2. Eiser bepleit een lagere waarde, namelijk € 205.000,--. Verweerder handhaaft de vastgestelde waarde.
Beoordelingskader
3. Verweerder stelt de WOZ-waarde vast. Daarbij moet verweerder aannemelijk maken dat de waarde van de woning op de waardepeildatum niet hoger is vastgesteld dan de waarde in het economisch verkeer. De waarde in het economisch verkeer is de hoogst mogelijke verkoopprijs die voor de woning kan worden verkregen. De woning moet daarbij op de meest geschikte wijze en na de beste voorbereiding worden aangeboden, zodat de meest biedende koper de hoogst mogelijke prijs voor de woning zal betalen. De waarde wordt bepaald door middel van de vergelijkingsmethode. Dit houdt in dat de waarde van de woning wordt vastgesteld aan de hand van een vergelijking met de verkoopopbrengst van woningen die rondom de waardepeildatum zijn verkocht en voldoende vergelijkbaar zijn met de woning. De woningen waarmee de woning wordt vergeleken worden ook wel de referentiewoningen genoemd. Deze referentiewoningen hoeven niet identiek te zijn aan de woning.
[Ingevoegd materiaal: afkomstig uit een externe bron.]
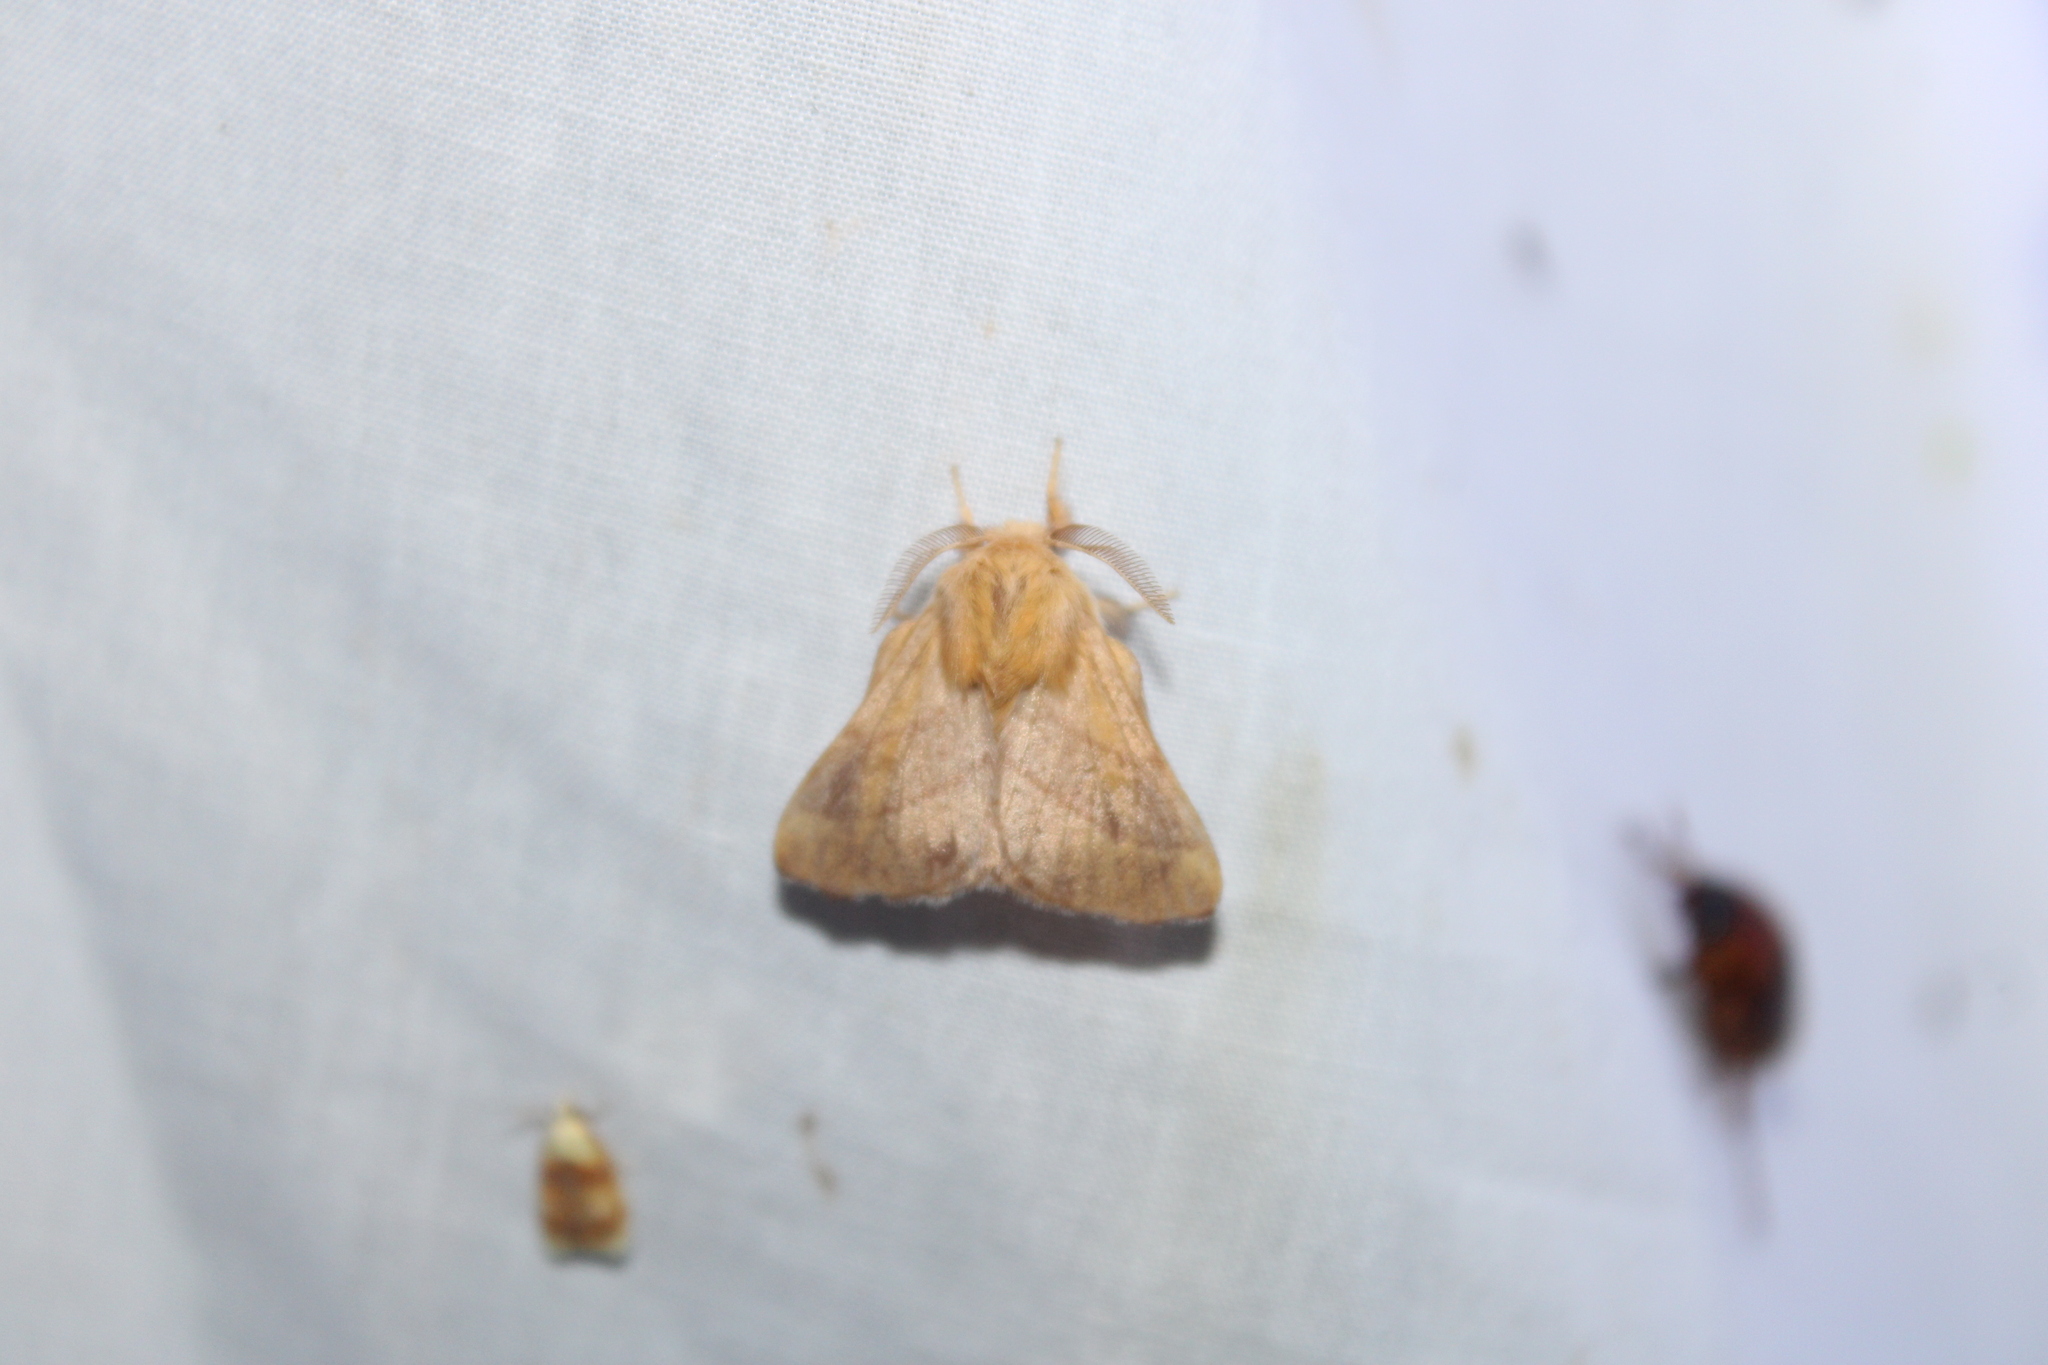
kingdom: Animalia
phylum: Arthropoda
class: Insecta
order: Lepidoptera
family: Lasiocampidae
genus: Malacosoma
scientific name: Malacosoma disstria
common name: Forest tent caterpillar
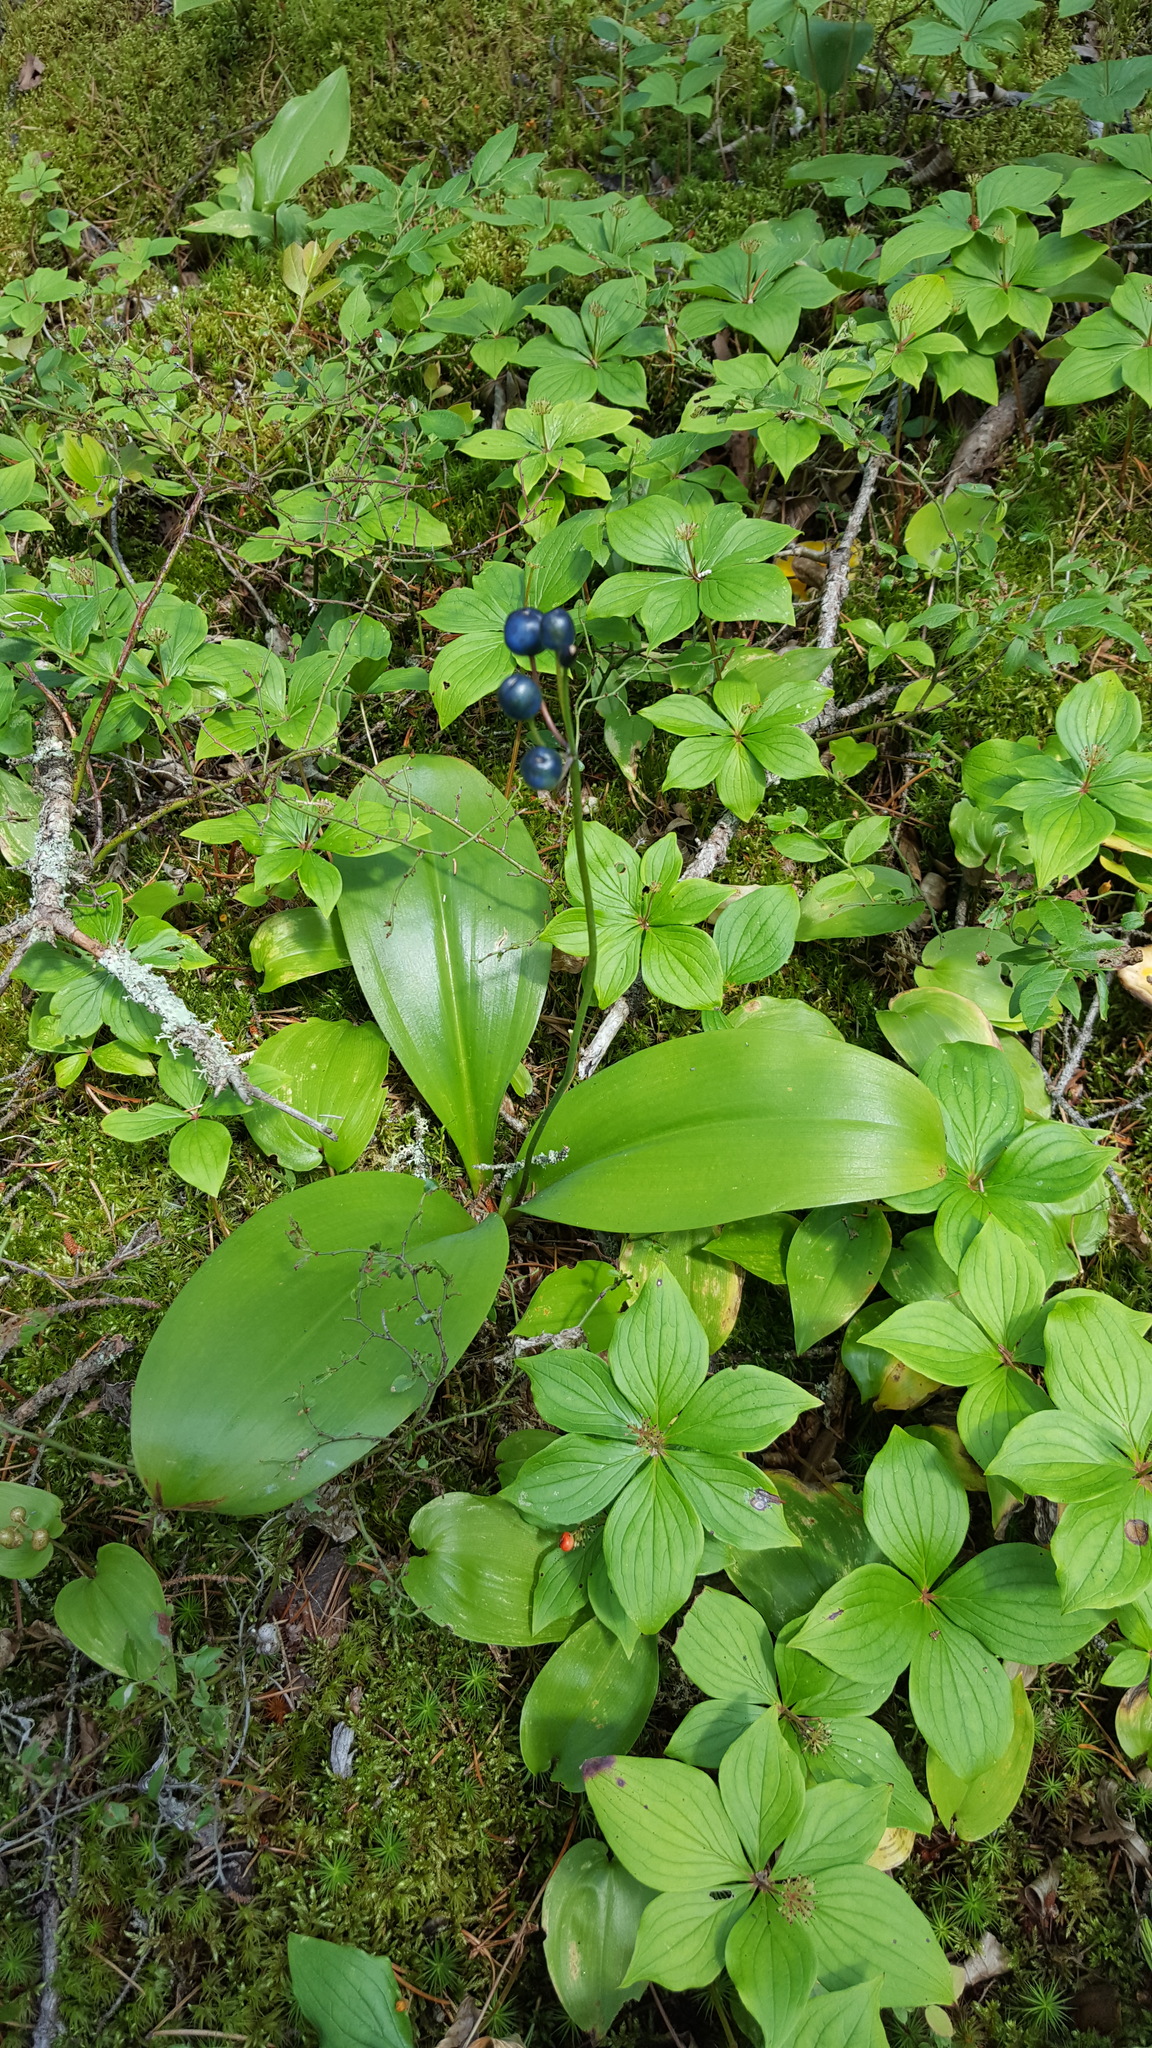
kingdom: Plantae
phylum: Tracheophyta
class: Liliopsida
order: Liliales
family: Liliaceae
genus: Clintonia
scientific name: Clintonia borealis
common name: Yellow clintonia
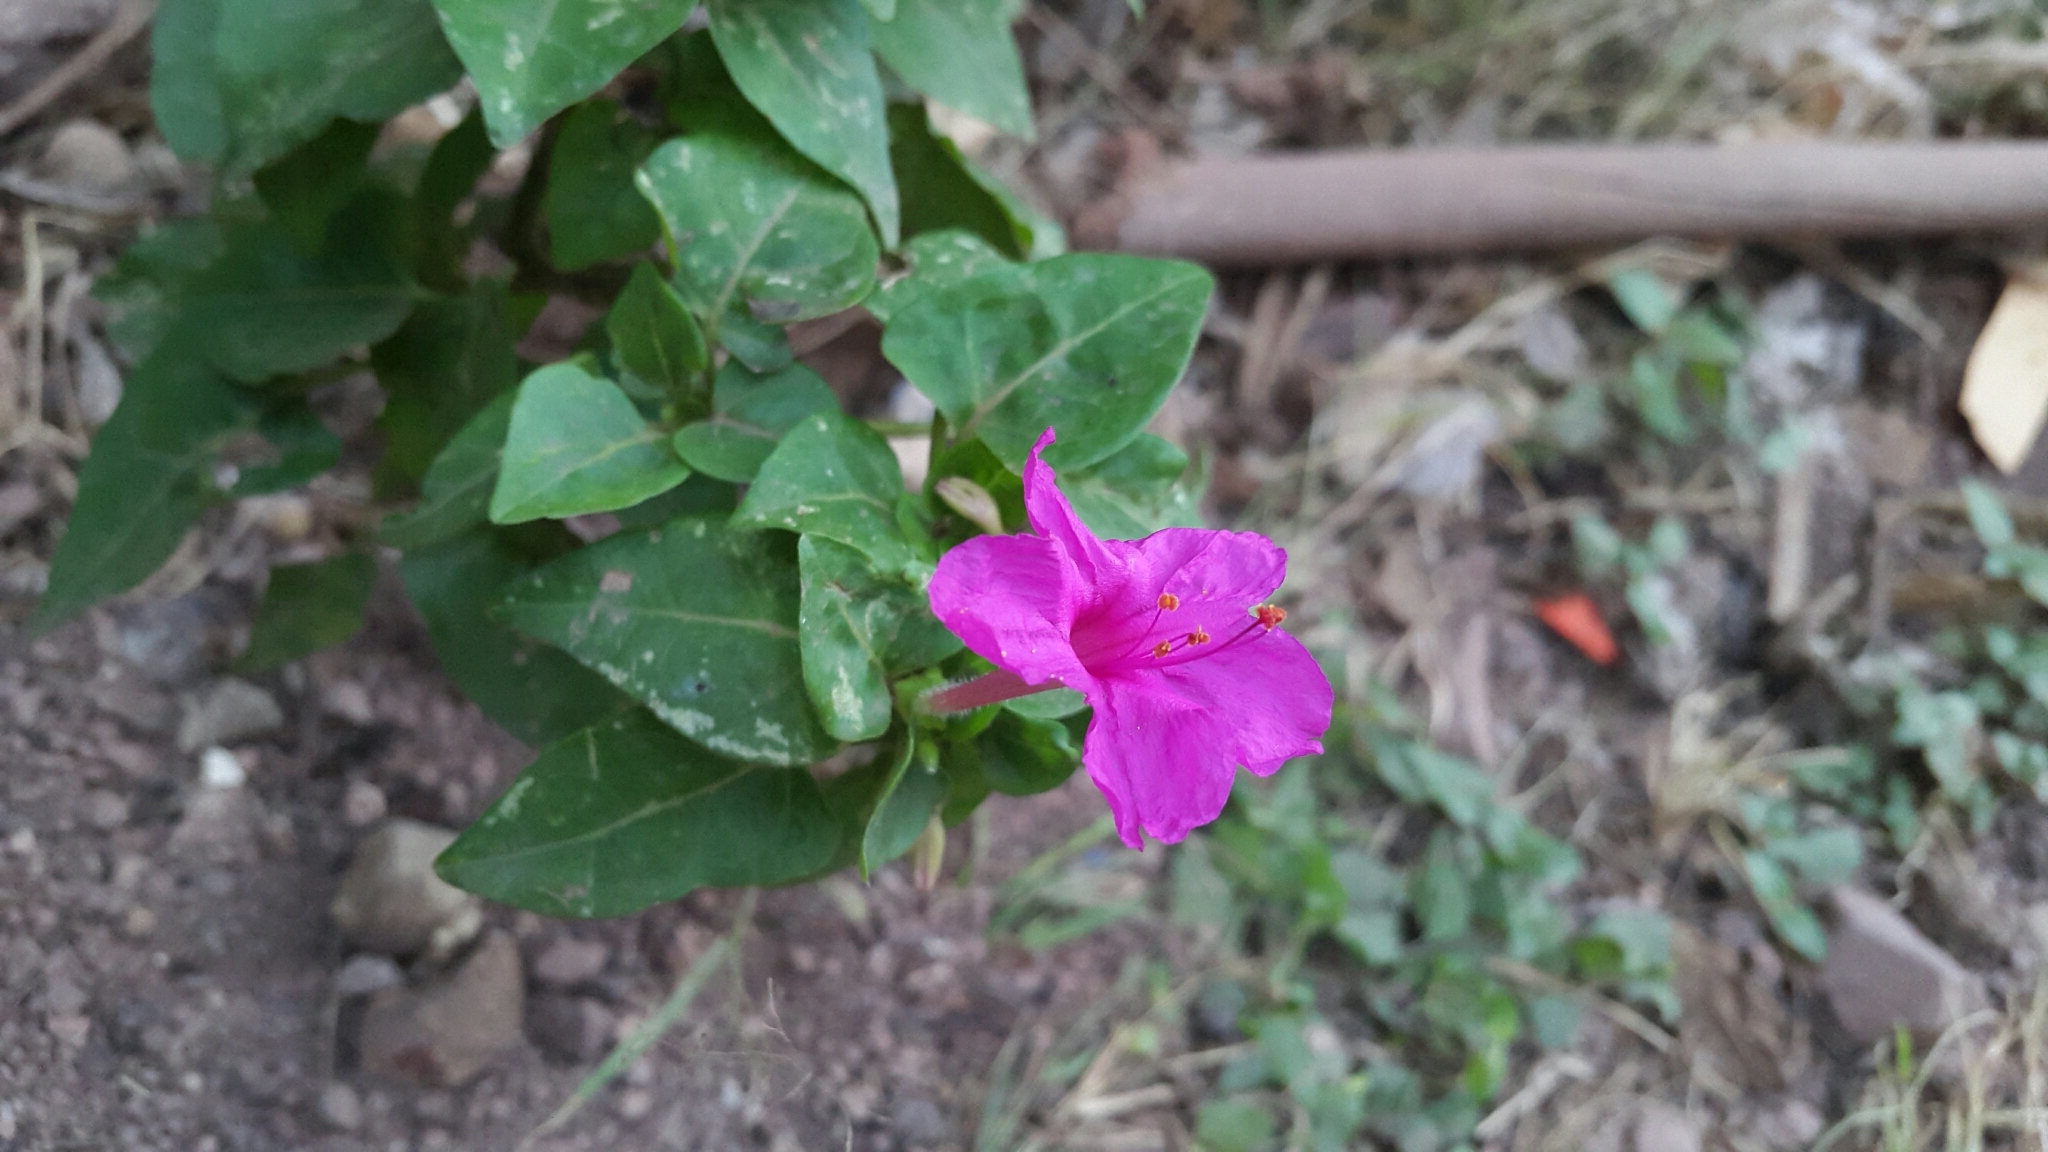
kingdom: Plantae
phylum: Tracheophyta
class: Magnoliopsida
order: Caryophyllales
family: Nyctaginaceae
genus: Mirabilis
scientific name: Mirabilis jalapa
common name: Marvel-of-peru
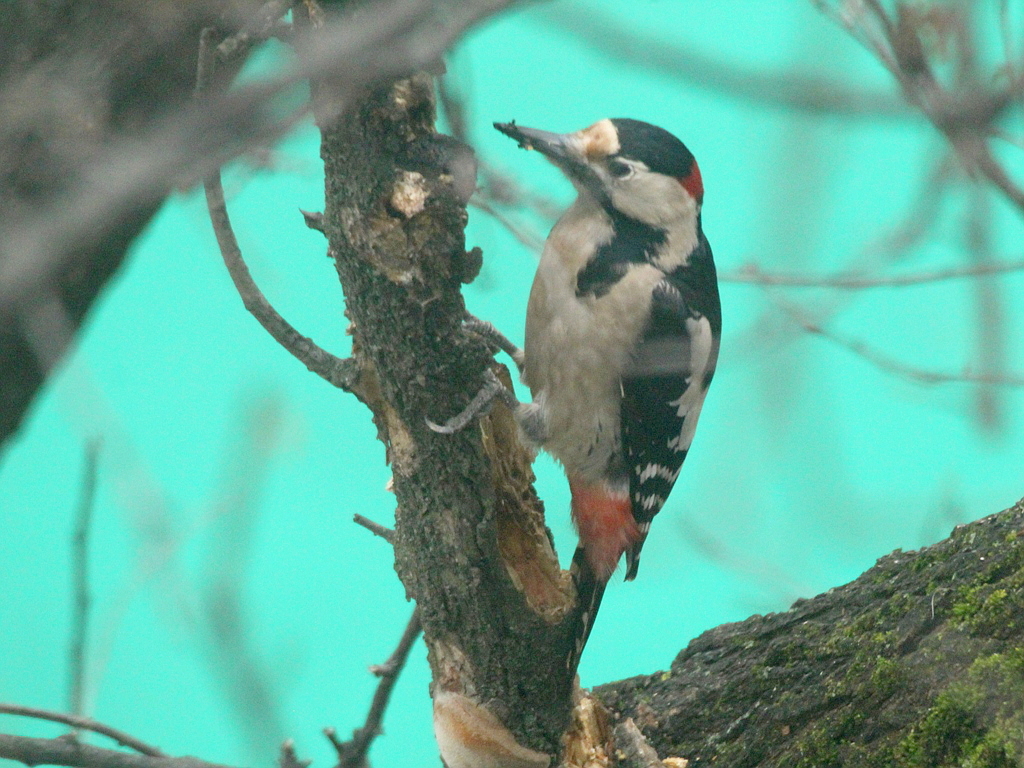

Wel moet verweerder inzichtelijk maken op welke manier hij met de onderlinge verschillen rekening heeft gehouden.
4. Om de waarde van de woning te onderbouwen heeft verweerder een taxatiematrix overgelegd, waarin de woning wordt vergeleken met drie referentiewoningen in [woonplaats] : het [adres 2] , [adres 3] en [adres 4] .
Beoordeling van het geschil
5. De rechtbank is van oordeel dat verweerder met de taxatiematrix en de toelichting die hij daarop tijdens de zitting heeft gegeven aannemelijk heeft gemaakt dat hij de waarde van de woning niet te hoog heeft vastgesteld. Uit de taxatiematrix blijkt dat de woning is vergeleken met verkoopcijfers die rondom de waardepeildatum zijn gerealiseerd voor rijwoningen die voor wat betreft uitstraling, grootte en ligging vergelijkbaar zijn. Met de verschillen tussen de woning en de referentiewoningen heeft verweerder voldoende rekening gehouden door voor de woning de een na laagste prijs per m3 te hanteren.
6. Wat eiser in beroep heeft aangevoerd, brengt de rechtbank niet tot een ander oordeel. De rechtbank zal dat hierna motiveren.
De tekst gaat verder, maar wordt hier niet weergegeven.